Melanoma patients treated with BRAF V600 inhibitors rapidly develop drug resistance; therefore, the development of new treatment strategies is essential. Considering that HSPA5 plays a role in chemoresistance development both inside and outside the ER, we tested the effects of HA15 on different melanoma cell lines resistant to BRAF inhibitors, and melanoma cells freshly isolated from patients who became resistant to BRAF inhibitors. We noted in all cells tested, in vitro and in vivo, a strong induction of resistant cell death by concomitant autophagy and apoptosis after HA15 treatment that was emphasized with the utilization of ER stress inducers in melanoma treatment. Recent reports indicate that BRAF inhibitor-resistant tumors present with increased ER stress and autophagy and that ER stress-induced autophagy could be a potential prosurvival mechanism that contributes to the resistance. Interestingly, our compounds may provide an effective alternative to convert, by the same mechanisms, these protective effects into signals of death to overcome BRAF inhibitor resistance.

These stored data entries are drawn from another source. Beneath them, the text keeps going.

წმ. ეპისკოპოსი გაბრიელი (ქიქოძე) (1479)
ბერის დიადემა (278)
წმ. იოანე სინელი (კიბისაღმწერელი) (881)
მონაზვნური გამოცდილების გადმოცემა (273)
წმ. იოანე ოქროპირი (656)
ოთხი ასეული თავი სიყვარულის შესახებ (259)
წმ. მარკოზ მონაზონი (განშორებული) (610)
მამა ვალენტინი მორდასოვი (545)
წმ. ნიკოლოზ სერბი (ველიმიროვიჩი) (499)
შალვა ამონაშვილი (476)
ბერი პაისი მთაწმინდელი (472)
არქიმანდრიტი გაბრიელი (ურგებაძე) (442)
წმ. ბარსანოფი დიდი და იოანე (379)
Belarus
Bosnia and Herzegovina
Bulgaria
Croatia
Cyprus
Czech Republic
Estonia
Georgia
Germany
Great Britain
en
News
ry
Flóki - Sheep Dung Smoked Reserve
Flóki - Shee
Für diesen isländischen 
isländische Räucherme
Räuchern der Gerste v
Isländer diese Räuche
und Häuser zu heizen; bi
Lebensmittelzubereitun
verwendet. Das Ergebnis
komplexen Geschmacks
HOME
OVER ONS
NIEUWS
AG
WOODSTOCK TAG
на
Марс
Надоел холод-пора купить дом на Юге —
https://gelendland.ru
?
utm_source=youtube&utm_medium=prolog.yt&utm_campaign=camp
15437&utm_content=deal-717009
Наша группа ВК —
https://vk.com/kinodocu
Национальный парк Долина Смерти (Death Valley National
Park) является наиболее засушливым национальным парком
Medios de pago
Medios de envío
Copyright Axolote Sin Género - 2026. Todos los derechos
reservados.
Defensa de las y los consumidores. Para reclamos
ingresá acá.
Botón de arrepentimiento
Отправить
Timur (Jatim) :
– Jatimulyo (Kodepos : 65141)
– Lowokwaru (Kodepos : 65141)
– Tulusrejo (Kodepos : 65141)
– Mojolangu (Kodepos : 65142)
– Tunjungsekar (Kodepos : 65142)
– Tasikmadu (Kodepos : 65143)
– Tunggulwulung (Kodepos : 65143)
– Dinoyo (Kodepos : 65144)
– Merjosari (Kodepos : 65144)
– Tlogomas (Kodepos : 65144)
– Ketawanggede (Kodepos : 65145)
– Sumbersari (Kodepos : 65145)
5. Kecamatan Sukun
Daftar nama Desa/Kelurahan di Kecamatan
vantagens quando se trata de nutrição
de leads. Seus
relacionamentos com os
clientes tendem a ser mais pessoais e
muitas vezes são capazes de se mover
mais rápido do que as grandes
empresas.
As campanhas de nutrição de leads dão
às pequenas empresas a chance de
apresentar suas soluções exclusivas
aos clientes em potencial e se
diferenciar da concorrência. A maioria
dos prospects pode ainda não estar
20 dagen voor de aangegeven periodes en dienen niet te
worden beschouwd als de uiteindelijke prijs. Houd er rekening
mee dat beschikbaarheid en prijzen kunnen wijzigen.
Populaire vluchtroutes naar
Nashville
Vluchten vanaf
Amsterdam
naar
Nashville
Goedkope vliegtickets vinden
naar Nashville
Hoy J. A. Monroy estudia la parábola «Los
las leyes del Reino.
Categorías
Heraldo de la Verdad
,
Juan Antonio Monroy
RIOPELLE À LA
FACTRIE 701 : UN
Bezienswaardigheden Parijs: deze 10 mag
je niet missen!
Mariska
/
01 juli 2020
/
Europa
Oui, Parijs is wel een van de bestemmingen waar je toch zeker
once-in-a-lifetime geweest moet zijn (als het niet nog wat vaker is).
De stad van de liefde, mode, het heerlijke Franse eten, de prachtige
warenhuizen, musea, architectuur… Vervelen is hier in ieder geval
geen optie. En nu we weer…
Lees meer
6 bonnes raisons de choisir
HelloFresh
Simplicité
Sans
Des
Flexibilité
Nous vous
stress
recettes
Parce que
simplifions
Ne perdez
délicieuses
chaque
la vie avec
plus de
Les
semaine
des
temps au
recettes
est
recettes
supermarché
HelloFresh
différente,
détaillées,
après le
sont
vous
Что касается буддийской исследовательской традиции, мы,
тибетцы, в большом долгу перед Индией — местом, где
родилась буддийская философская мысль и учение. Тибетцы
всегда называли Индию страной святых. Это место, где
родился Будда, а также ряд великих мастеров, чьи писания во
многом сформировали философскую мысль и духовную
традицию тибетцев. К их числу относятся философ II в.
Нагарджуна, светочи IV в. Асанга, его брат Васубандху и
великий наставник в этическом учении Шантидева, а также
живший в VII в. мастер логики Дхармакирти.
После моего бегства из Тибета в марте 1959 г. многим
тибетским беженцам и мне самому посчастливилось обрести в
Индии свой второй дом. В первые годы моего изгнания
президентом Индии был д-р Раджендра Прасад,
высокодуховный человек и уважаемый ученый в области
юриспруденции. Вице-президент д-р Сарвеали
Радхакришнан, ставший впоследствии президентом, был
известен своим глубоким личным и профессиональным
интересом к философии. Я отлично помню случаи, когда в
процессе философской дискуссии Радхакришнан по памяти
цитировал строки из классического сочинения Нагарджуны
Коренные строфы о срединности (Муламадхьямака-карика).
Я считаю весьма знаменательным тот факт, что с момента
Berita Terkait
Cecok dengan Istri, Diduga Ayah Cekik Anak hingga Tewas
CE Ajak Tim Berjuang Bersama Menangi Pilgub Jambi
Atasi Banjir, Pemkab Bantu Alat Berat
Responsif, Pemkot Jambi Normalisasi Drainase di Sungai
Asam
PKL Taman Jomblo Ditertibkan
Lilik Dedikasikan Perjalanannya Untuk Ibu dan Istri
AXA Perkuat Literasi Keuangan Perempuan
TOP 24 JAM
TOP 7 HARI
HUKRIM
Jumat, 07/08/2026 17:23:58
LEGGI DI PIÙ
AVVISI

Finally, we have tested if targeting HSPA5 to induce ER stress could be a useful strategy in the treatment of other forms of cancer types. To examine this possibility, we used a panel of solid and liquid tumors. Interestingly, we have observed that HA15 treatment induced ER stress, autophagy and apoptosis in all the tested cell lines including ImaR, an acute myeloid leukemia cell line, and MiaPaca, a pancreas cancer cell line, which are resistant to the classical therapies using Imatinib and Gemcitabin, respectively.
To conclude, using structure-activity relationship studies, we have discovered and developed a series of new molecules (thiazole benzenesulfonamides) exhibiting strong lethal effects in melanoma cells. The lead compound HA15 displays antimelanoma effects by targeting the ER stress axis to induce specific cancer cell death by concomitant induction of autophagy and apoptosis. These results highlight the key role of this specific pathway in melanoma malignancy and cancer, strengthening the idea that ER stress inducers could be useful in the future treatment of a various spectrum of cancers.